There are three issues in chapter 11.
First is the matter of Moses’ struggle to deal with all the complaints of the people. With several million of them under his care (600,000 men alone old enough to serve in the army), there had to be a lot of complaints. Moses needed help, and God gave it to him by placing His Spirit on the seventy Elders of Israel, dividing up the work load. Joshua saw this as a diluting of Moses’ power and authority, but Moses wisely saw the value of delegation. Leaders who, in an effort to preserve power, fail to share it, most often lose it – or die and leave good works in the hands of incapable people who never learned the value or the way of the effort at hand.

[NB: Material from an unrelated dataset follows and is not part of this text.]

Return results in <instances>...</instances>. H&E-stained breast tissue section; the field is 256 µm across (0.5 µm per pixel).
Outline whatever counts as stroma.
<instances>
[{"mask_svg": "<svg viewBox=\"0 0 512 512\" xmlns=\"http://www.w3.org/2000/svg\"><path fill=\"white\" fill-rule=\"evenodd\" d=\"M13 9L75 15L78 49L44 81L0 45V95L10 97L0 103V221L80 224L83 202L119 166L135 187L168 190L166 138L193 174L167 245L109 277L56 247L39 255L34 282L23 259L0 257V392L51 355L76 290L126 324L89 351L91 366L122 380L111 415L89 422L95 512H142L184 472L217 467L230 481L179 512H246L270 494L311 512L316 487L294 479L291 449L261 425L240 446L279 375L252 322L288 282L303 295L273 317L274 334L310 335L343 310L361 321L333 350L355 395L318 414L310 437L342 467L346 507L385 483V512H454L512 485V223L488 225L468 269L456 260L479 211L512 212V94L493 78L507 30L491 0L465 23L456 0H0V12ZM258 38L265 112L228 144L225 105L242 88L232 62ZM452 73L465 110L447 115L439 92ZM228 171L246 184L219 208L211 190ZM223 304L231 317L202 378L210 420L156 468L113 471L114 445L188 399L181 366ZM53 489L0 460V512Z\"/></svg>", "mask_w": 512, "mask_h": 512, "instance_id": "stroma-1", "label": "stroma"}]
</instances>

Second was the matter of the complaint of Israel. Had Israel gone to God and asked for meat rather than manna, there would have been no problem. But their complaining implied that they had it better in Egypt, and that they did not wish to be under the care of God. This is really what angered the Lord, and why He killed the complainers.
But third, and most important, is “why” the people complained. It wasn’t really that they had grown tired of manna. It was that they listened to the “rabble” with them, non Israelites who had come with them from Egypt (11:4), “tag-alongs” who had no allegiance to the God of Israel and whose dis-satisfaction infected the people of God. The world will always find fault with God, and Christians must be careful that their dis-satisfaction does not invade our lives and foolishly make us unhappy to be in His care.